15 Temmuz gecesi hangi kökenden, hangi meşrepten, hangi siyasi görüşten olursa olsun Türk milletinin, 79 milyonun tamamı tarihi bir sınavı alnının akıyla vermiştir. Hiç kimsenin bu iftihar verici görüntüye gölge düşürmeye hakkı yoktur. Darbeciler ne kadar vicdansız, ne kadar ahlaksız, ne kadar cani, ne kadar şuursuz ise milletimiz o derece asil, o derece dirayetli, o derece cesur, o derece kararlı bir tavır içinde olmuştur. Bu millete ancak saygı duyulur, bu millet alnından öpülesi bir millettir. Bu millet her türlü teşekkürü, takdiri, hayranlığı hak eden bir millettir.

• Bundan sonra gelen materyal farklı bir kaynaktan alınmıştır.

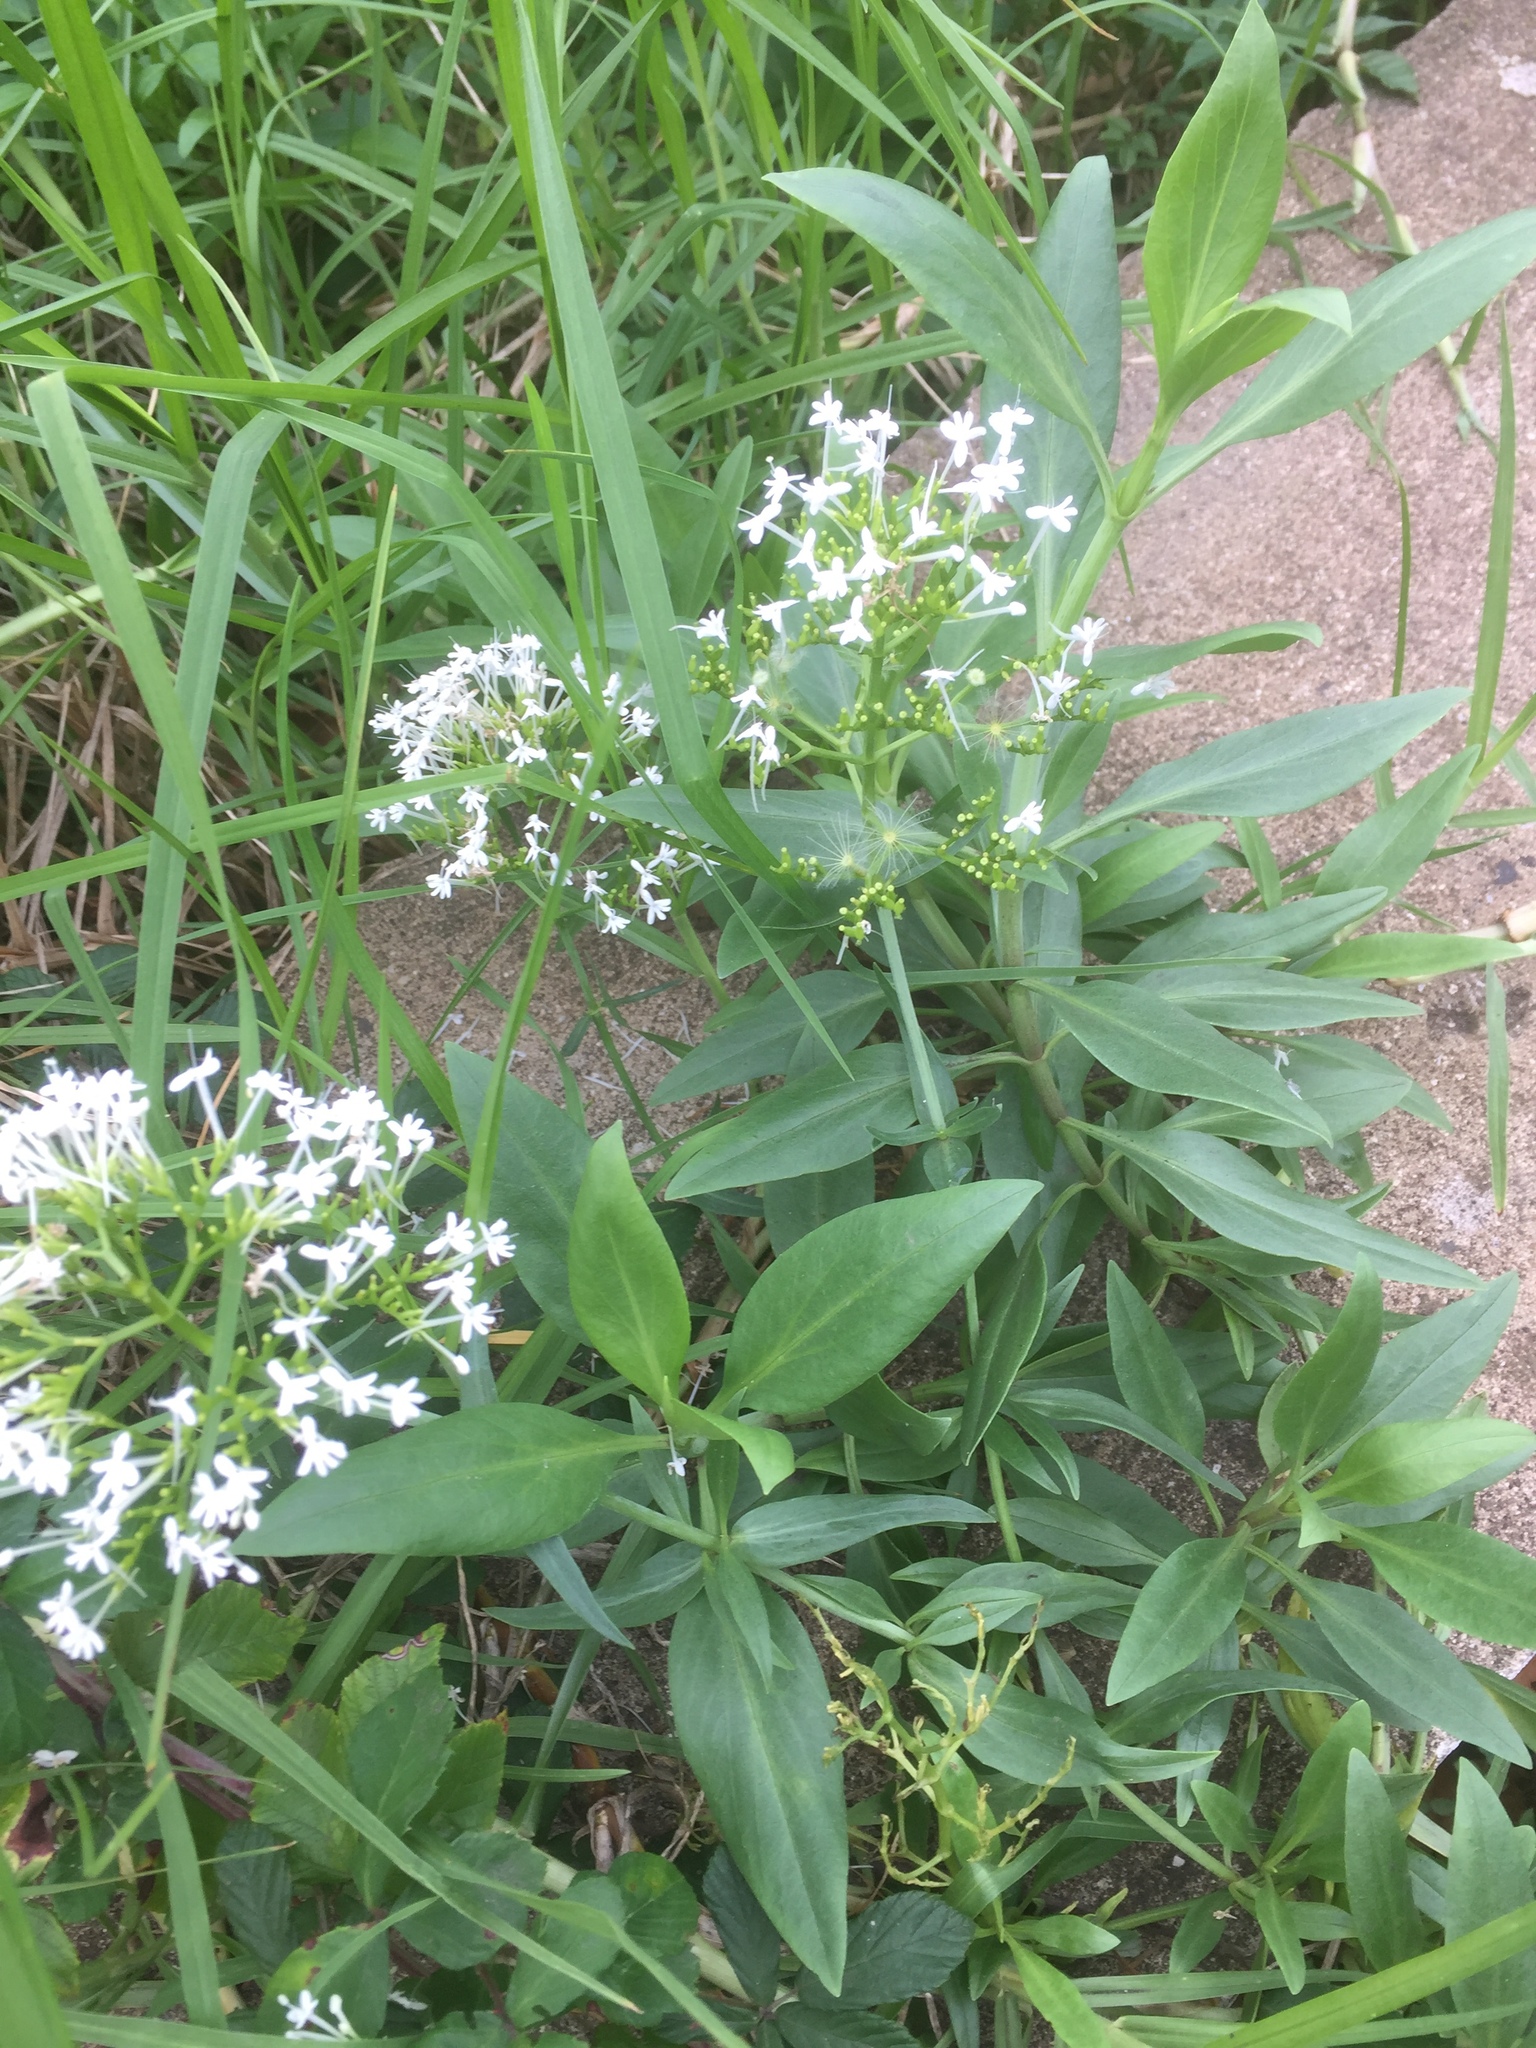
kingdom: Plantae
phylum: Tracheophyta
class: Magnoliopsida
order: Dipsacales
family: Caprifoliaceae
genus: Centranthus
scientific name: Centranthus ruber
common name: Red valerian
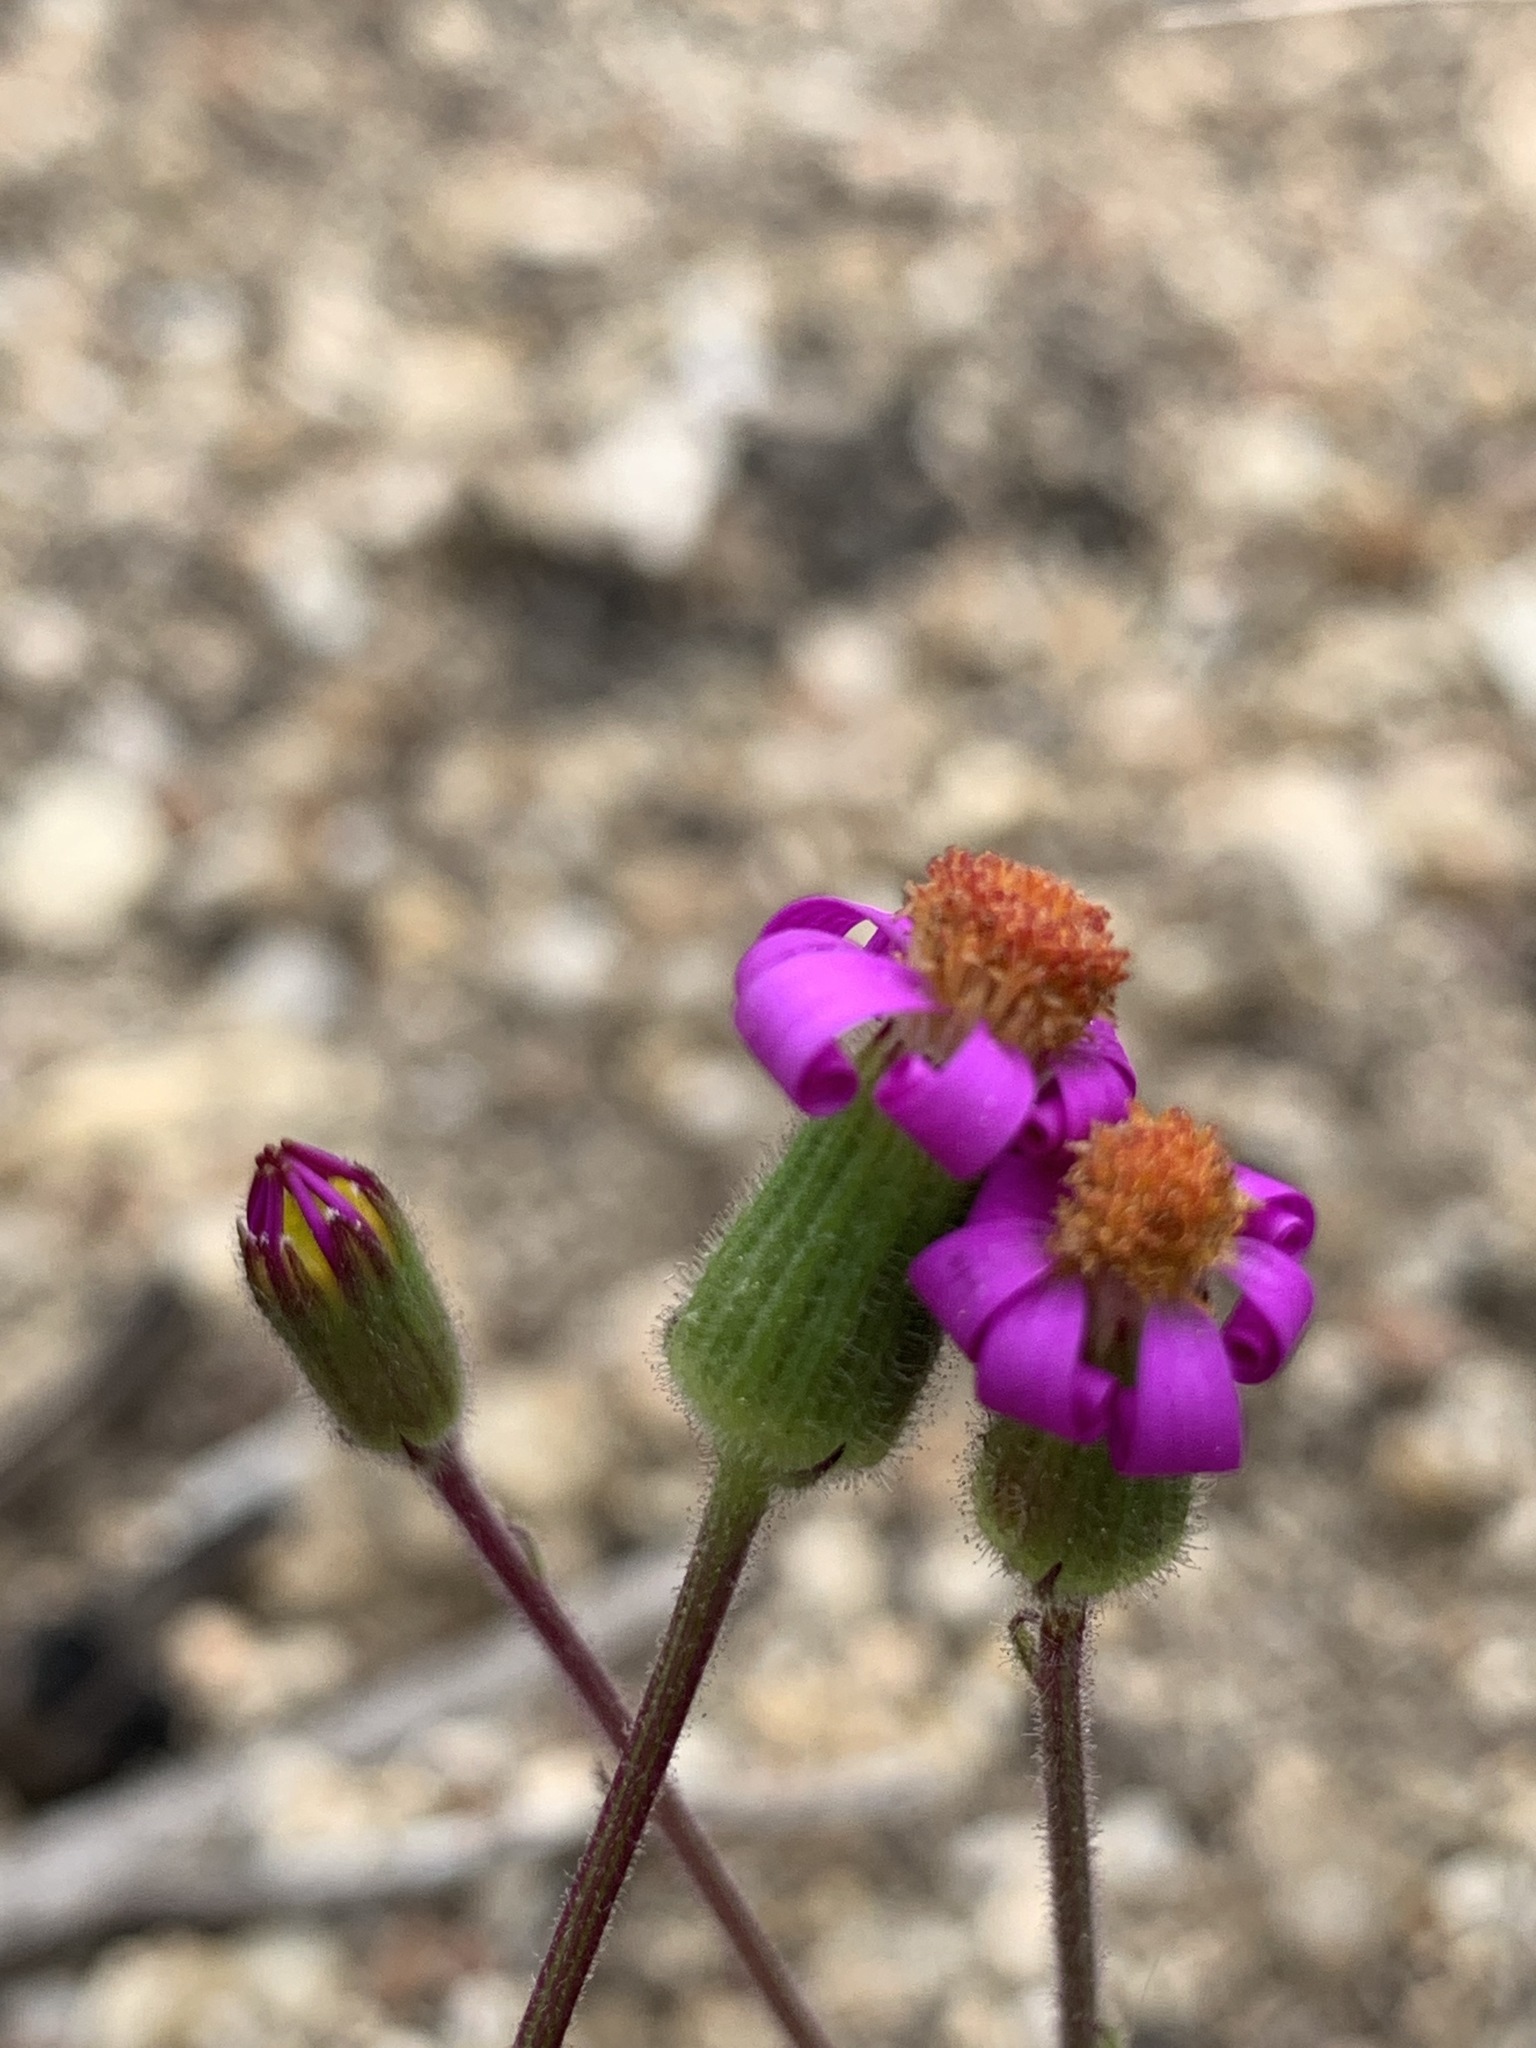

Hani şair diyor ya; “Delikanlım, işaret aldığın gün atandan, yürüyeceksin millet yürüyecek arkandan.” Evet, millet gerçekten her şeyiyle yürüdü, ne tank dinledi, ne top dinledi, ne helikopterden atılanları gördü dinledi, ne de uçaklardan atılan bombaları… Çünkü Ulubatlı Hasan’ların bin yıldır bu toprakları bize vatan yapmak için gözünü kırpmadan ölümün üzerine atılanların yürüdüğü yoldan yürüdü bu millet.

O gece meydanlara çıkanlar bu yolun sonunun şehadete çıkabileceğini, gazilikle neticelenebileceğini biliyordu. Kimi evinden çıkarken, kimi yolda, kimi vurulduğu yerde sevdikleriyle, aileleriyle helalleşirken hiçbirinde en küçük bir pişmanlık, en küçük bir korku emaresi yoktu. Şehitlerimizin evlerini gezerken, gazilerimizi ziyaret ederken hepsinden şimdi bunları dinliyoruz. Öyle zannediyorum ki herhalde, inşallah yazılacak birçok eser olacak. O eserlerde bunlar zaten en canlı şekilde yerini alacaktır. İşte bu ülkeye, bu vatana, bu devlete sahip çıkmak da böyle olur. Bugüne kadar pek çok şehit yakınımızla, pek çok gazimizle görüştüm, görüşmeye devam ediyorum, edeceğim. Hepsinin de gözünde ülkesine, devletine, geleceğine sahip çıkmanın, bu uğurda görevini yapmış olmanın huzurunu gördüm, mutluluğunu gördüm.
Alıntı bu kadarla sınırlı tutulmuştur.